И так далее, и так далее, и так далее…

В порыве откровенности, а также под влиянием выпитого вина Эпифокл вдруг по «страшному секрету» поведал всем сидящим за столом, что везет с собой на Фасос, куда он направлялся к известному мудрецу Бебелиху, столько золота, сколько хватит, чтобы сделать себе золотые сандалии.

И Эпифокл заявил, что сделает такие сандалии — а их не носили даже фараоны — и обуется в них перед тем, как нырнуть в кипящую лаву.

— Пожалуй, мне следует проводить тебя не до гавани, а прямо до вулкана Этна, Эпифокл! — воскликнул Алкей. — Вдруг ты от страха так сильно взбрыкнешь ногой, что хотя бы один сандалий останется на земле.
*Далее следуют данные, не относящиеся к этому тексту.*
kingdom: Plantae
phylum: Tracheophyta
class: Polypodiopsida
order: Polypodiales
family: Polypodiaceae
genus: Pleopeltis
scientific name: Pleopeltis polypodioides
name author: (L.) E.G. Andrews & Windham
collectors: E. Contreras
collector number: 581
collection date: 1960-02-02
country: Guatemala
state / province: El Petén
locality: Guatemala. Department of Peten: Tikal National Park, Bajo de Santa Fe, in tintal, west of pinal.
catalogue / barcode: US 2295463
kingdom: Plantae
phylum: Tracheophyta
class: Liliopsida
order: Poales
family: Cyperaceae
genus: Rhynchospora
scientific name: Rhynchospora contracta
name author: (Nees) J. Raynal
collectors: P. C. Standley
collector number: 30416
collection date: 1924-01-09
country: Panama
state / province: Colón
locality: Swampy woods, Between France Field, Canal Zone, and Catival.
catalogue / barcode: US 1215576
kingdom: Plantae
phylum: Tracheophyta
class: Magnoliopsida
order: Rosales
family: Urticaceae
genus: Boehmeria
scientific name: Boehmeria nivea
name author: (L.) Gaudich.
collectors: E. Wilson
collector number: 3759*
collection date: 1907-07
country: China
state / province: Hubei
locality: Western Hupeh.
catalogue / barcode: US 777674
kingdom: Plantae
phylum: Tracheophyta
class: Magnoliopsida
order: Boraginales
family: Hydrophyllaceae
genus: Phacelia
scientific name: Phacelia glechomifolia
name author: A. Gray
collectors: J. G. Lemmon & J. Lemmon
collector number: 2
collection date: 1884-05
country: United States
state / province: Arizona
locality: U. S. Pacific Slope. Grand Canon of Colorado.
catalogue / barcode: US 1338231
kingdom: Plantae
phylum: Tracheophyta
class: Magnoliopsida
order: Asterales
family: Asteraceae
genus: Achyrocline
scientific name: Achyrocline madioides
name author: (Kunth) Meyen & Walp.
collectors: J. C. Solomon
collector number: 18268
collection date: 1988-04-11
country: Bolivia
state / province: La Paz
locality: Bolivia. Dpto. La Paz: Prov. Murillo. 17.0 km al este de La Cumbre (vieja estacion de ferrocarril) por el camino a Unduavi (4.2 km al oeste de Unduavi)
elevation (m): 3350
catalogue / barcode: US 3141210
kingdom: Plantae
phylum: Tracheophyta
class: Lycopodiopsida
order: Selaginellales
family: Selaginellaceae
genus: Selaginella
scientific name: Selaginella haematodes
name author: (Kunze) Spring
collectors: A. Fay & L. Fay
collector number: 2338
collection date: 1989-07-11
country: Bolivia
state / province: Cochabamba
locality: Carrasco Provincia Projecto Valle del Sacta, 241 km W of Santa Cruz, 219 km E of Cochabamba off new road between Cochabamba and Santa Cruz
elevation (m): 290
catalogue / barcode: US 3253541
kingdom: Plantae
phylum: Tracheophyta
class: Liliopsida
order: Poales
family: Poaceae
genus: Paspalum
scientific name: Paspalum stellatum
Представляешь, сколько на это золото можно купить вина и закатить знатных пиров? Ты уж тогда постарайся, дерни ради нас в воздухе ногой посильнее!

Но, не обращая внимания на шутки. Эпифокл с жаром привел за столом двадцать четыре пункта в пользу своего неожиданного решения, чуть ли не убеждая собравшихся присоединиться к его замечательной затее, и всего один пункт «против», но зато такой, который невольно вызвал взрыв безудержного смеха.

Эпифокл не был до конца уверен, что, когда он дойдет в мыслях до последнего предела своего умственного истощения, у него еще хватит простых человеческих сил взобраться на вершину Этны, так как это не слишком-то легко сделать и выносливому, быстроногому юноше.

«Хм, ведь и в этом, основном вопросе о нашей жизни и смерти все тоже слишком слитно, тесно переплетено», — многозначительно улыбнулся, поддавшись всеобщему веселью, Эпифокл.

Добавив при этом, что еще не решил, не лучше ли ему было бы отправиться к Этне заранее, чтобы вблизи пылающего кратера дожидаться своего последнего часа, или пока все же стоит еще немного побродить по свету, и, прибавляя, что ответ на этот вопрос он надеется получить у знаменитого мудреца Бебелиха, обосновавшегося на Фасосе.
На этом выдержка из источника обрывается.